This countdown begins with a film that came out only a month and a half ago. I'll admit that it's ballsy to put DOFP on here so soon, but I truly think it's deserves to be here. After being away from any X-Men director's chair for a decade, Bryan Singer was back at the helm for this sequel to the X-Men prequel First Class, and holy fuck did he ever deliver! The stakes in this movie are higher than ever, the old cast from the original trilogy are all back, as well as most of the cast from First Class, and it all came together so seamlessly. The franchise was a mess before 2011, and Singer (along with the help of Matthew Vaughn) cleaned it up and brought it back to life. You may think it's too soon, and you may even argue that it technically doesn't qualify, but who cares? It's on my list, and if you have a problem with that...
 




9. For A Few Dollars More




Not much needs to be said about this one. The Dollars Trilogy is one of the most iconic trilogies of all time, and this is a terrific follow up to the first installment A Fistful of Dollars. The stakes are higher, the characters are more fleshed out, and the addition of Lee Van Cleef to the cast doesn't hurt either. Clint Eastwood gives another stellar performance as The Man With No Name, in what is considered to be the darkest of this Sergio Leone-helmed trilogy. This movie tends to fall below the radar as it's follow up is one of the best movies ever made. But it's still a classic western and more than worthy of being on this list.

● ● ●

INSTRUCTIONS FOR THE TASK: From the film countdown, pull out word for word the passage that opens with "Not much needs" and ends after "on this list.".

DATA UNDER STUDY:
● ● ●

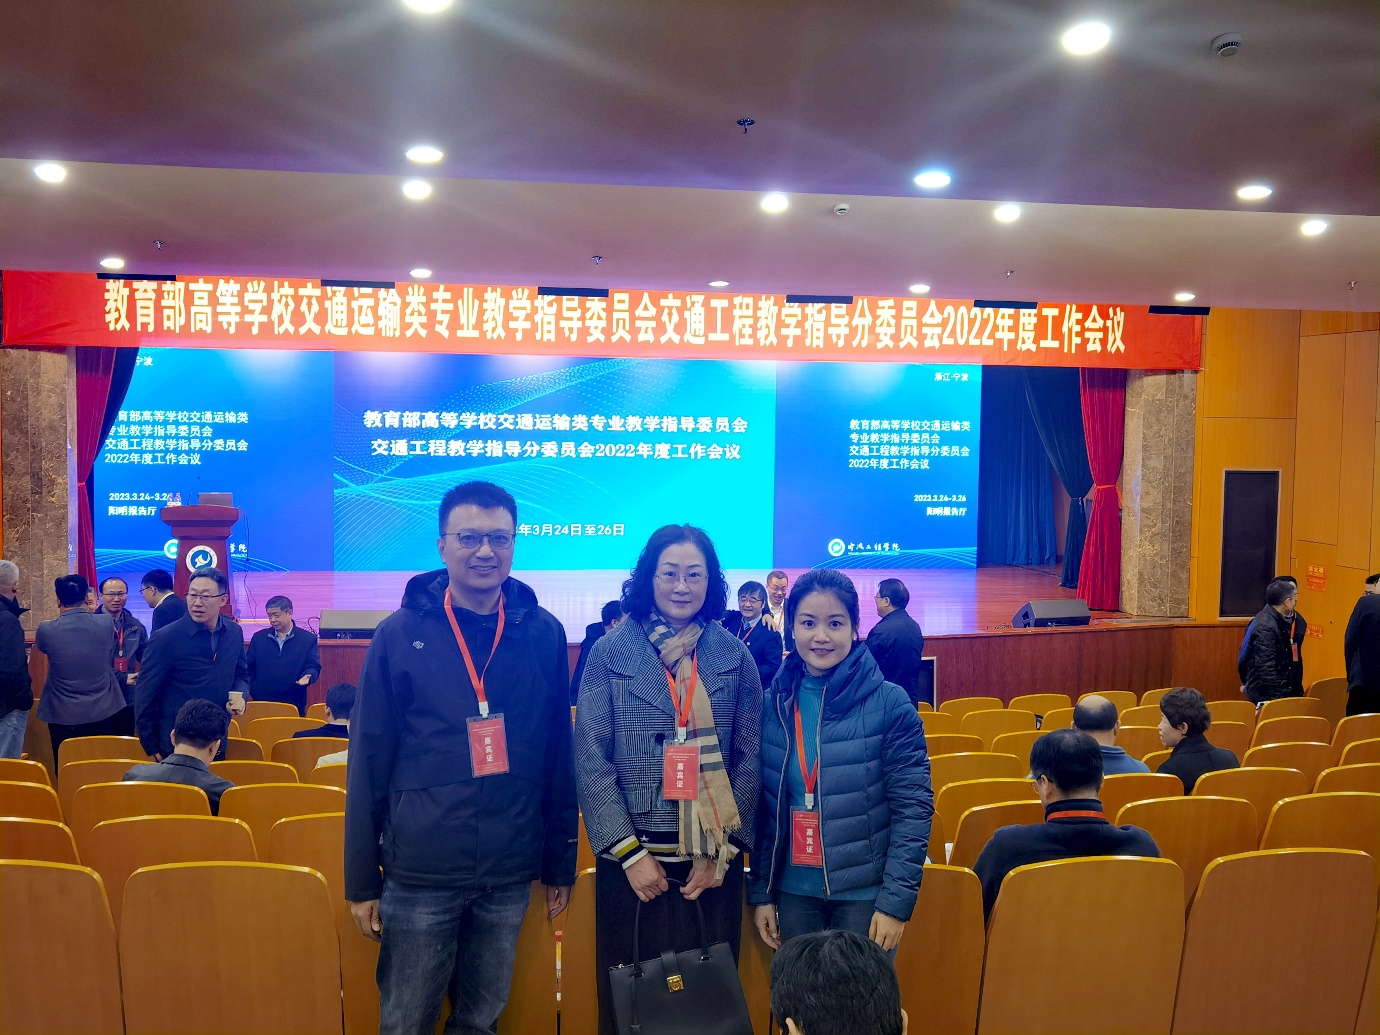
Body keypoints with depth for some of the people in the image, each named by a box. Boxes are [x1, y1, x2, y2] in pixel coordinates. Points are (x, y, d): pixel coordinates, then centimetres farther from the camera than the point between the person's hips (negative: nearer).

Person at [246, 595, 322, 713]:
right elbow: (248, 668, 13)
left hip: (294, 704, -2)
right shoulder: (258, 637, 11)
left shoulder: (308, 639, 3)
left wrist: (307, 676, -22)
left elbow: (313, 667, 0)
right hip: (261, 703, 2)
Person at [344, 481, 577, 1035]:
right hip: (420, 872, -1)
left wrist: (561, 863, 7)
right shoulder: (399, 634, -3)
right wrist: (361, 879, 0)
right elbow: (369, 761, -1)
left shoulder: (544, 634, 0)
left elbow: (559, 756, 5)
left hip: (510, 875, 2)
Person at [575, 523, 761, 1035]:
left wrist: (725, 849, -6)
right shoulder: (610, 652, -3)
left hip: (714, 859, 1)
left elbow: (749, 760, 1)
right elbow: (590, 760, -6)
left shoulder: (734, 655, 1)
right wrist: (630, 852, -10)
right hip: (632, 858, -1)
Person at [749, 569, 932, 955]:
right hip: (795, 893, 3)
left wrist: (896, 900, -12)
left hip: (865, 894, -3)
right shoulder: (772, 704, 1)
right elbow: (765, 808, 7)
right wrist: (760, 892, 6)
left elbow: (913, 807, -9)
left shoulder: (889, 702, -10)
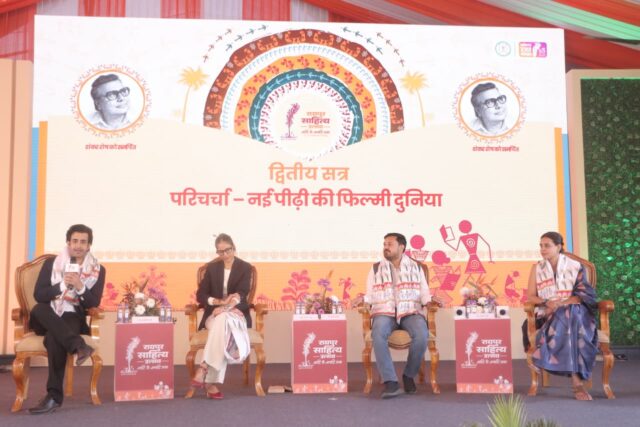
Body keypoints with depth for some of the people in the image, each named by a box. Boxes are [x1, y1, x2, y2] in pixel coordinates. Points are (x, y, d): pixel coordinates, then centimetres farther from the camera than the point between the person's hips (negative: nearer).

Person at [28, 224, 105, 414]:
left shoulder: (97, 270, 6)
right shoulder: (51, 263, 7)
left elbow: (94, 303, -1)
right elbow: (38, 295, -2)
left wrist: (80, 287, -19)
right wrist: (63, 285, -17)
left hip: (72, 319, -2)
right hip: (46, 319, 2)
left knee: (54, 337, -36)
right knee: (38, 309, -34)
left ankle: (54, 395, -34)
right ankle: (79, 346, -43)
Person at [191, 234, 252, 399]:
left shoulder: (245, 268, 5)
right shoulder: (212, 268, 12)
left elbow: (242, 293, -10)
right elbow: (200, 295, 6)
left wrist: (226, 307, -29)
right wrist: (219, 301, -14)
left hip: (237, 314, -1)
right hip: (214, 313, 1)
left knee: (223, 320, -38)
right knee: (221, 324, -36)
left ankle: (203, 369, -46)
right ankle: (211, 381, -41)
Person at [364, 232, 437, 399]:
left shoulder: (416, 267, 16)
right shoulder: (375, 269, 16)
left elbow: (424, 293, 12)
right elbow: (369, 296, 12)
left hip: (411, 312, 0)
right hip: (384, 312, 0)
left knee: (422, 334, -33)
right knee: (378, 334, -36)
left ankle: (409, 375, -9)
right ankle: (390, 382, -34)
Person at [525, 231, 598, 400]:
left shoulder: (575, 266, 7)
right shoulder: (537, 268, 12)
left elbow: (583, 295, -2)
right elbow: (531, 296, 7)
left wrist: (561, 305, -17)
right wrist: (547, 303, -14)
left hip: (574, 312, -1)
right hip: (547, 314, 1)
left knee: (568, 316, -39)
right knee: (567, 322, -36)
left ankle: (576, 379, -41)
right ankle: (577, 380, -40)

● ● ●

THE ANSWER:
Not much needs to be said about this one. The Dollars Trilogy is one of the most iconic trilogies of all time, and this is a terrific follow up to the first installment A Fistful of Dollars. The stakes are higher, the characters are more fleshed out, and the addition of Lee Van Cleef to the cast doesn't hurt either. Clint Eastwood gives another stellar performance as The Man With No Name, in what is considered to be the darkest of this Sergio Leone-helmed trilogy. This movie tends to fall below the radar as it's follow up is one of the best movies ever made. But it's still a classic western and more than worthy of being on this list.